#### [PASSAGE SHOWN]
--- START ---
Conservative sociologists self-servingly marvel at the peaceful proximity of abject poverty and ostentatious affluence in American – or, for that matter, Western – cities. Devastating riots do erupt, but these are reactions either to perceived social injustice (Los Angeles 1965) or to political oppression (Paris 1968). The French Revolution may have been the last time the urban sans-culotte raised a fuss against the economically enfranchised.

This pacific co-existence conceals a maelstrom of envy. Behold the rampant Schadenfreude which accompanied the antitrust case against the predatory but loaded Microsoft. Observe the glee which engulfed many destitute countries in the wake of the September 11 atrocities against America, the epitome of triumphant prosperity. Witness the post-World.com orgiastic castigation of avaricious CEO’s.

Envy – a pathological manifestation of destructive aggressiveness – is distinct from jealousy.

The New Oxford Dictionary of English defines envy as:

“A feeling of discontented or resentful longing aroused by someone else’s possessions, qualities, or luck … Mortification and ill-will occasioned by the contemplation of another’s superior advantages.”

Pathological envy – the fourth deadly sin – is engendered by the realization of some lack, deficiency, or inadequacy in oneself. The envious begrudge others their success, brilliance, happiness, beauty, good fortune, or wealth. Envy provokes misery, humiliation, and impotent rage.
--- END ---
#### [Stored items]
--- START ---
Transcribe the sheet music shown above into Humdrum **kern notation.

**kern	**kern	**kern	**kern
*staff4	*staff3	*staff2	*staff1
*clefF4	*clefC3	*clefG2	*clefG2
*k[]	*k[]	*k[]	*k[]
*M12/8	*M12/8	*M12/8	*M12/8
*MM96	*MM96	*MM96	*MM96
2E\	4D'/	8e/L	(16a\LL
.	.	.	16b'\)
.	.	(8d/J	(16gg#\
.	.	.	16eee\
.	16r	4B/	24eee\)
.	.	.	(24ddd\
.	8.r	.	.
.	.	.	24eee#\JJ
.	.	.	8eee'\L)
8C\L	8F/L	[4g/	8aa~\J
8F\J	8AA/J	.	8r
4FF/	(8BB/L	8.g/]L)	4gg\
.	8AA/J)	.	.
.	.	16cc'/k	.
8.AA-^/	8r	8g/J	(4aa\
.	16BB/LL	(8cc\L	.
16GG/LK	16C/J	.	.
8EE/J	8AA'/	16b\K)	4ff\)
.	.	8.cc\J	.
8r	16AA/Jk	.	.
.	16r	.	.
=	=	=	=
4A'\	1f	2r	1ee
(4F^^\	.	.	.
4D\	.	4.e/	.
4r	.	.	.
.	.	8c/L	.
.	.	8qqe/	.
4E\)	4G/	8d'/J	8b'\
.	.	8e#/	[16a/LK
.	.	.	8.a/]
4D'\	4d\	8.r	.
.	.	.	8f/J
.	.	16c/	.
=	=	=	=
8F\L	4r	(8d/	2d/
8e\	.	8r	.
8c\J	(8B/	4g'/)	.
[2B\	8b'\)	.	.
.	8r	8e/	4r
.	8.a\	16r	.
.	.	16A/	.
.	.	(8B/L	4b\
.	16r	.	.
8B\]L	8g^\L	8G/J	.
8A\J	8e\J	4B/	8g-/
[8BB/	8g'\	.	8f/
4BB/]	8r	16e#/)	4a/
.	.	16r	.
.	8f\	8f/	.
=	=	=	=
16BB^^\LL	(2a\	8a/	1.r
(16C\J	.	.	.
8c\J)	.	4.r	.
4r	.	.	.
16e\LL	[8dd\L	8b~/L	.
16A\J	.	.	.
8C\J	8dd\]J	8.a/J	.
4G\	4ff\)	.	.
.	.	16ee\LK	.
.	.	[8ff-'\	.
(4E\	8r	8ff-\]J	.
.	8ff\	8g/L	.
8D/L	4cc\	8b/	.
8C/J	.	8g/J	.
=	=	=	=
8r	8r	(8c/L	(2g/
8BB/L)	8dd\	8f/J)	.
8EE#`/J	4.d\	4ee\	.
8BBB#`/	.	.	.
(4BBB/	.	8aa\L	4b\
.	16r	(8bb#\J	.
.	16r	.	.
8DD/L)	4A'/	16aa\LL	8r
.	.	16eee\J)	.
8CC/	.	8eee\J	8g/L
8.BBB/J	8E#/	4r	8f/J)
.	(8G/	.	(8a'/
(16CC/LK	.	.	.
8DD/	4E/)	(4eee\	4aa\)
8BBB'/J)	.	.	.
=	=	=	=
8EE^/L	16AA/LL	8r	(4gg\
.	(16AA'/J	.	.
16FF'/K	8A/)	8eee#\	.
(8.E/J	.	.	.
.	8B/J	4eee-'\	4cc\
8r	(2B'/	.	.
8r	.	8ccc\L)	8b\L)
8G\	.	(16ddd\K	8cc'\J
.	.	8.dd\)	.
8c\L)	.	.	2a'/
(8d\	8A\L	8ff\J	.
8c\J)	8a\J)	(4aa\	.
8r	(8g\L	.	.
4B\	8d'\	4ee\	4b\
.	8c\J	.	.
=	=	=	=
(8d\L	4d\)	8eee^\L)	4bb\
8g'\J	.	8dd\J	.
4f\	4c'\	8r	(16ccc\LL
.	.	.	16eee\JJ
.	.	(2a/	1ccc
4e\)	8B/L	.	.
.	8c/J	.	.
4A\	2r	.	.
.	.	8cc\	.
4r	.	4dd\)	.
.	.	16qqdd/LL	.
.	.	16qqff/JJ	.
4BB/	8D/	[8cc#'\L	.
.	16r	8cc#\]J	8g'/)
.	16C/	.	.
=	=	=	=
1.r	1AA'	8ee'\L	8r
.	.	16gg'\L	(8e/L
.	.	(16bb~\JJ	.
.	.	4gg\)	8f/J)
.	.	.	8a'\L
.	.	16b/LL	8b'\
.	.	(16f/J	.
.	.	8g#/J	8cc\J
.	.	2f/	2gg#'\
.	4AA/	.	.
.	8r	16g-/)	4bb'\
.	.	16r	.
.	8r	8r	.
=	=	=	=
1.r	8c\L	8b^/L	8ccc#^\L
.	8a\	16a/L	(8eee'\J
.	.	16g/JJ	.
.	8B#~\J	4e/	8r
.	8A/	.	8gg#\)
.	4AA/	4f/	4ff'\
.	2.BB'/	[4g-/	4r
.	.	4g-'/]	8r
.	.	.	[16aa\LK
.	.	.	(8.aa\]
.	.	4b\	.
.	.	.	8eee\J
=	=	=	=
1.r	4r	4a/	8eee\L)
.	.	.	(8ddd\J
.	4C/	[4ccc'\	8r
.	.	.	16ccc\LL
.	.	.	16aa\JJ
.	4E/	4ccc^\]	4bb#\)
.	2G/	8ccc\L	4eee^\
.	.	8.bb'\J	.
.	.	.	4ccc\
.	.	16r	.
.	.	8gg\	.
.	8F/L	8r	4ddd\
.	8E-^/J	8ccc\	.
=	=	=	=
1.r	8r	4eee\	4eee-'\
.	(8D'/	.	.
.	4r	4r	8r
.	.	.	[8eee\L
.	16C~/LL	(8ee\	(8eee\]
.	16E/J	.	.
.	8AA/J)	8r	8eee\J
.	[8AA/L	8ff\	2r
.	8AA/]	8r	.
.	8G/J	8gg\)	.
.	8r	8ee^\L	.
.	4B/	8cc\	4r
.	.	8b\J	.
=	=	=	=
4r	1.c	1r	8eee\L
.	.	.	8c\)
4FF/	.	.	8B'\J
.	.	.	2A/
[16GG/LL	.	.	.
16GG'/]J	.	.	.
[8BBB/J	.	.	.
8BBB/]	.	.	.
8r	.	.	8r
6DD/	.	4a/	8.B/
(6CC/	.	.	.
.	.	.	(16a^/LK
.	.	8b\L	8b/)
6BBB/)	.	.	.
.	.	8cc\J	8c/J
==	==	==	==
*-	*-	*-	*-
--- END ---
#### [WORK TASK A]
Summarize the essay on envy in two sentences.
#### [WORK TASK B]
Which dictionary supplies the definition of envy quoted in the essay on envy?
#### [WORK TASK C]
Continue the essay on envy from its final sentence.

#### [ANSWER SECTION A]
Conservative sociologists marvel at the peaceful proximity of poverty and affluence in Western cities, but this calm conceals a maelstrom of envy, seen in the Schadenfreude over the Microsoft antitrust case and the glee in many destitute countries after the September 11 atrocities. Envy is a pathological manifestation of destructive aggressiveness, distinct from jealousy, that is engendered by a sense of lack in oneself and provokes misery, humiliation, and impotent rage.

#### [ANSWER SECTION B]
The New Oxford Dictionary of English.

#### [ANSWER SECTION C]
The envious copes with his pernicious emotions in five ways:

  1. They attack the perceived source of frustration in an attempt to destroy it, or “reduce it” to their “size”. Such destructive impulses often assume the disguise of championing social causes, fighting injustice, touting reform, or promoting an ideology.
  2. They seek to subsume the object of envy by imitating it. In extreme cases, they strive to get rich quick through criminal scams, or corruption. They endeavor to out-smart the system and shortcut their way to fortune and celebrity.
  3. They resort to self-deprecation. They idealize the successful, the rich, the mighty, and the lucky and attribute to them super-human, almost divine, qualities. At the same time, they humble themselves. Indeed, most of this strain of the envious end up disenchanted and bitter, driving the objects of their own erstwhile devotion and adulation to destruction and decrepitude.
  4. They experience cognitive dissonance. These people devalue the source of their frustration and envy by finding faults in everything they most desire and in everyone they envy.
  5. They avoid the envied person and thus the agonizing pangs of envy.

Envy is not a new phenomenon. Belisarius, the general who conquered the world for Emperor Justinian, was blinded and stripped of his assets by his envious peers. I – and many others – have written extensively about envy in command economies. Nor is envy likely to diminish.

In his book, “Facial Justice”, Hartley describes a post-apocalyptic dystopia, New State, in which envy is forbidden and equality extolled and everything enviable is obliterated. Women are modified to look like men and given identical “beta faces”. Tall buildings are razed.

Joseph Schumpeter, the prophetic Austrian-American economist, believed that socialism will disinherit capitalism. In “Capitalism, Socialism, and Democracy” he foresaw a conflict between a class of refined but dirt-poor intellectuals and the vulgar but filthy rich businessmen and managers they virulently envy and resent. Samuel Johnson wrote: “He was dull in a new way, and that made many people think him great.” The literati seek to tear down the market economy which they feel has so disenfranchised and undervalued them.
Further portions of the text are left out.